(Data items)

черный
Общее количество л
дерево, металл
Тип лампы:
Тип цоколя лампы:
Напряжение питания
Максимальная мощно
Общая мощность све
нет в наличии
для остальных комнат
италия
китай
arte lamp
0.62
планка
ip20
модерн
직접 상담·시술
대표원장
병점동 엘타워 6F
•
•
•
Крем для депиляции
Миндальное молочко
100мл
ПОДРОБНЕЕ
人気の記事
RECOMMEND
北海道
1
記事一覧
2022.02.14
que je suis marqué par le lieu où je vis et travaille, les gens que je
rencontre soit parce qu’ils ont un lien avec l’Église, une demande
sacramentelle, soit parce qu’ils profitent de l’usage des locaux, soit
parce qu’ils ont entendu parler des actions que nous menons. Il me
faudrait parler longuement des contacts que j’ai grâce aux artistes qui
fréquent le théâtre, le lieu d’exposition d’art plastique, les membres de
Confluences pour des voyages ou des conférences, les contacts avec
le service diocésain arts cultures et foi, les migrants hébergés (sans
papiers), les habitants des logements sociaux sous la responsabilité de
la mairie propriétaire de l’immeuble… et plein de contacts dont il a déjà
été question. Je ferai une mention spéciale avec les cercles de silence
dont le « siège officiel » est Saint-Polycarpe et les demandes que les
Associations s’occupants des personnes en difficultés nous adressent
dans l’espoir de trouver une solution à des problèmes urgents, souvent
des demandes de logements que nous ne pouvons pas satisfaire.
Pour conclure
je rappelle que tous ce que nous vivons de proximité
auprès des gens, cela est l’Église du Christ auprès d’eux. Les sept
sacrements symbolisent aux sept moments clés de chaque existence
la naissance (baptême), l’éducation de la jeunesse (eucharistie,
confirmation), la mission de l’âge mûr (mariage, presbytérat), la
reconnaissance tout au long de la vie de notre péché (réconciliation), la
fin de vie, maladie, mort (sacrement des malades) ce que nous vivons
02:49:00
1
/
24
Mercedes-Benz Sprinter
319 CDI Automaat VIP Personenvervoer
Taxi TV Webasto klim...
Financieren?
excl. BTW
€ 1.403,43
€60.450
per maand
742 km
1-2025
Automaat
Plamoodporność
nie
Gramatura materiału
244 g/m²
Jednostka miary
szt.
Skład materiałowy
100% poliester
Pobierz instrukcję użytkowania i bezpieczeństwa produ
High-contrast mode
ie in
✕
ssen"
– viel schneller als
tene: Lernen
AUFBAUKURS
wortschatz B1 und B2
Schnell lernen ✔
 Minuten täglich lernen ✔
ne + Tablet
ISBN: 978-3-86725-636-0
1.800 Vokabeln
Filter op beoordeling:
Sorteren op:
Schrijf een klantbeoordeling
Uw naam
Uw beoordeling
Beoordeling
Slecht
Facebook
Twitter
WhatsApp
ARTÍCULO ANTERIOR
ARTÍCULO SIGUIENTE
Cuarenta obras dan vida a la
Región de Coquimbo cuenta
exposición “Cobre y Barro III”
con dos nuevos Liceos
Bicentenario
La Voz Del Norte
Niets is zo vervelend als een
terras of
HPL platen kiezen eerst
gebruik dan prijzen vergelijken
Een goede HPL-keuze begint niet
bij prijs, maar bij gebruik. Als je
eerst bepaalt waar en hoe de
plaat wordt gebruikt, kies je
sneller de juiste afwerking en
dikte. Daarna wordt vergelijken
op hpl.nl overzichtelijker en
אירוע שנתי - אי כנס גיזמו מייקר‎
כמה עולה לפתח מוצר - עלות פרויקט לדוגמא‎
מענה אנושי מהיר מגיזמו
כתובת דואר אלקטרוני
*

## WORK TO BE COMPLETED:
Display each line of the data where "sept" occurs.

## TASK ANSWER:
auprès des gens, cela est l’Église du Christ auprès d’eux. Les sept
sacrements symbolisent aux sept moments clés de chaque existence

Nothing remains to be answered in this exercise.